Brian Jeffries

Personal information
- Full name: Brian Reginald Jeffries
- Born: 1 October 1946 (age 79) Oxford, Oxfordshire, England
- Batting: Right-handed
- Bowling: Right-arm medium

Domestic team information
- 1970–1980: Oxfordshire
- 1974–1975: Minor Counties South
- 1978: Minor Counties West

Career statistics
| Competition | List A |
| Matches | 11 |
| Runs scored | 107 |
| Batting average | 11.88 |
| 100s/50s | 0/0 |
| Top score | 46 |
| Balls bowled | 524 |
| Wickets | 10 |
| Bowling average | 34.80 |
| 5 wickets in innings | 0 |
| 10 wickets in match | 0 |
| Best bowling | 3/31 |
| Catches/stumpings | 2/– |
- Source: Cricinfo, 27 May 2011

= Brian Jeffries =

English cricketer

Brian Reginald Jeffries (born 1 October 1946) is a former English cricketer. Jeffries was a right-handed batsman who bowled right-arm medium pace. He was born in Oxford, Oxfordshire.

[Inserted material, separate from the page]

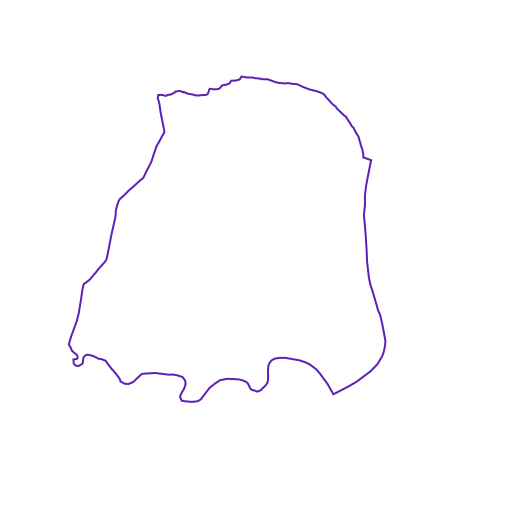 Oussouye, Ziguinchor, Senegal (Mercator projection), rotated 115°
{"feature_id": "50182788B11051302290888", "entity_name": "Oussouye", "entity_type": "district", "adm_level": 2, "iso_a3": "SEN", "parent_name": "Senegal", "parent_adm1": "Ziguinchor", "projection": "mercator", "projection_center": [-16.597, 12.494], "detail": "fine", "context": "isolated", "style": "outline", "palette": "violet", "viewbox_px": 512, "rotation_deg": 115, "n_neighbors": 0, "source": "geoboundaries", "source_scale": "gbopen_adm2", "svg_char_len": 3586}
<svg xmlns="http://www.w3.org/2000/svg" viewBox="0 0 512 512"><g transform="rotate(115 256 256)"><path d="M120.5,192.1L120.8,195.4L121.3,200.4L118.3,201.8L114.0,205.1L111.4,207.8L109.2,209.3L108.5,210.2L104.4,213.7L101.3,218.5L98.8,221.4L97.6,224.5L95.4,227.4L94.7,229.1L94.2,229.4L92.7,232.4L91.8,232.8L91.5,235.3L88.1,245.3L86.9,246.8L86.0,250.9L82.3,259.9L81.0,262.1L80.5,263.9L80.9,270.0L82.4,277.9L82.9,284.3L82.9,290.7L83.2,292.4L84.9,296.4L85.1,297.9L86.0,300.7L87.1,302.0L89.4,308.2L90.1,311.3L91.0,320.6L92.3,322.9L92.5,324.1L93.4,325.5L93.6,327.5L95.3,332.2L95.6,334.3L98.1,339.8L99.5,345.0L101.7,345.1L103.2,345.7L105.6,348.6L107.6,352.5L110.7,352.9L113.5,355.5L114.1,356.7L116.0,359.0L118.7,359.5L120.2,360.3L121.5,362.1L123.1,365.5L123.5,367.3L124.1,368.6L125.3,368.7L128.4,368.2L129.9,368.4L131.5,369.9L132.0,370.7L132.1,371.5L134.8,375.8L136.2,379.4L136.2,380.8L137.7,386.5L137.9,391.1L138.5,391.3L138.5,394.5L139.1,395.9L139.8,396.5L141.0,398.5L142.0,398.7L144.5,400.5L146.3,402.2L147.0,403.8L148.7,405.1L149.2,406.2L149.6,408.8L150.4,410.8L151.3,411.9L151.0,412.0L151.1,412.3L151.6,412.7L153.4,412.0L154.3,412.0L156.3,410.0L159.6,407.4L166.1,403.2L176.8,395.3L180.7,392.5L182.5,391.4L184.5,391.5L187.7,391.8L190.5,391.9L195.8,392.3L198.5,392.5L205.2,391.9L213.4,390.8L216.4,390.7L219.1,390.8L225.4,391.1L230.1,391.1L233.0,391.2L236.6,393.0L242.8,395.6L246.7,397.3L250.8,399.1L257.3,401.4L261.6,403.4L264.4,403.7L267.3,403.4L270.0,403.0L273.2,402.5L279.4,400.1L287.3,398.3L297.5,396.1L319.1,390.7L321.7,390.2L323.9,390.2L325.6,390.6L328.2,391.4L333.3,393.0L337.7,394.0L343.8,395.7L347.5,396.6L354.1,400.1L355.9,400.0L360.4,398.9L368.8,396.4L373.4,395.1L383.0,392.4L391.2,390.9L399.0,390.2L407.4,389.5L415.3,388.3L417.7,384.8L418.7,383.8L419.5,383.1L420.2,381.1L420.6,379.4L420.7,379.1L421.4,376.5L422.2,375.5L423.1,374.9L424.6,374.7L425.5,375.3L426.0,376.6L427.0,377.7L429.9,376.1L430.5,375.7L431.0,374.5L431.5,373.3L430.9,370.5L429.7,369.6L427.5,368.1L425.9,367.8L422.9,368.9L420.9,369.5L418.5,368.8L416.6,367.1L415.7,362.9L415.4,359.2L415.7,355.3L415.1,353.6L414.7,352.1L414.5,347.9L414.8,347.4L415.7,346.1L416.5,344.4L417.3,343.4L417.9,341.6L418.7,340.3L419.3,339.3L419.7,338.0L420.4,336.3L420.7,335.8L421.1,335.2L421.6,333.9L422.2,332.7L422.7,331.9L423.0,331.3L423.3,330.6L423.8,329.5L424.2,328.9L424.4,328.3L426.0,326.6L427.0,325.7L427.2,322.0L427.2,320.9L425.9,317.4L422.2,314.1L413.7,310.7L413.2,310.5L411.2,309.7L409.8,307.4L408.4,305.0L406.6,301.5L404.7,298.1L402.4,290.9L400.6,285.4L398.6,281.3L397.4,276.9L396.7,271.5L398.7,267.8L400.5,266.4L402.6,265.5L407.1,265.1L410.2,265.5L412.0,265.5L413.8,265.6L415.7,265.3L417.1,263.9L418.5,262.1L417.4,258.1L415.2,252.3L412.3,247.5L409.2,245.4L403.9,244.3L399.5,243.3L395.1,242.3L389.2,239.4L388.2,238.8L383.6,236.0L379.3,229.9L376.9,223.9L375.1,219.5L374.4,215.8L374.2,211.9L375.0,209.5L378.9,204.6L379.0,202.8L378.6,200.7L378.4,197.6L375.6,194.9L372.5,193.9L370.0,192.8L366.2,192.1L363.0,192.8L359.2,194.5L354.8,196.7L349.9,198.5L347.4,198.5L344.1,197.8L341.1,195.6L338.5,191.8L335.9,186.3L332.2,172.6L331.5,166.7L331.5,161.8L333.1,153.9L335.2,149.0L339.0,142.1L341.9,136.8L346.3,130.7L348.6,127.4L335.6,117.4L327.6,111.8L312.0,103.4L302.6,100.2L293.8,99.3L289.0,99.7L282.5,101.2L278.2,102.9L272.2,107.1L263.5,113.4L256.8,118.7L256.8,118.8L253.2,122.8L247.0,128.1L239.0,135.2L233.4,140.4L228.4,144.2L214.6,152.7L202.3,159.1L189.5,166.1L176.0,173.9L175.5,174.2L173.8,175.3L173.6,175.4L163.5,178.9L155.2,182.8L145.5,186.0L134.7,188.7L125.0,191.1L120.5,192.1Z" fill="none" stroke="#5b21b6" stroke-width="2"/></g></svg>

Jeffries made his debut for Oxfordshire in the 1970 Minor Counties Championship against Dorset. Jeffries played Minor counties cricket for Oxfordshire from 1970 to 1980, which included 46 Minor Counties Championship matches. He made his List A debut against Durham in the 1972 Gillette Cup. He played 2 further List A matches for Oxfordshire, against Cornwall and Gloucestershire in the 1975 Gillette Cup.

Playing for Oxfordshire allowed him to represent the Minor Counties cricket teams. He first played for Minor Counties South in the 1974 Benson & Hedges Cup against Glamorgan. Jeffries played 5 further List A matches for Minor Counties South, the last coming against Middlesex in the 1975 Benson & Hedges Cup. In addition, he played 2 List A matches for Minor Counties West in the 1978 Benson & Hedges Cup against Derbyshire and Lancashire. In total, Jeffries played 11 List A matches. In these he scored 107 runs at a batting average of 11.88, with a high score of 46. With the ball, he took 10 wickets at a bowling average of 34.80, with best figures of 3/31.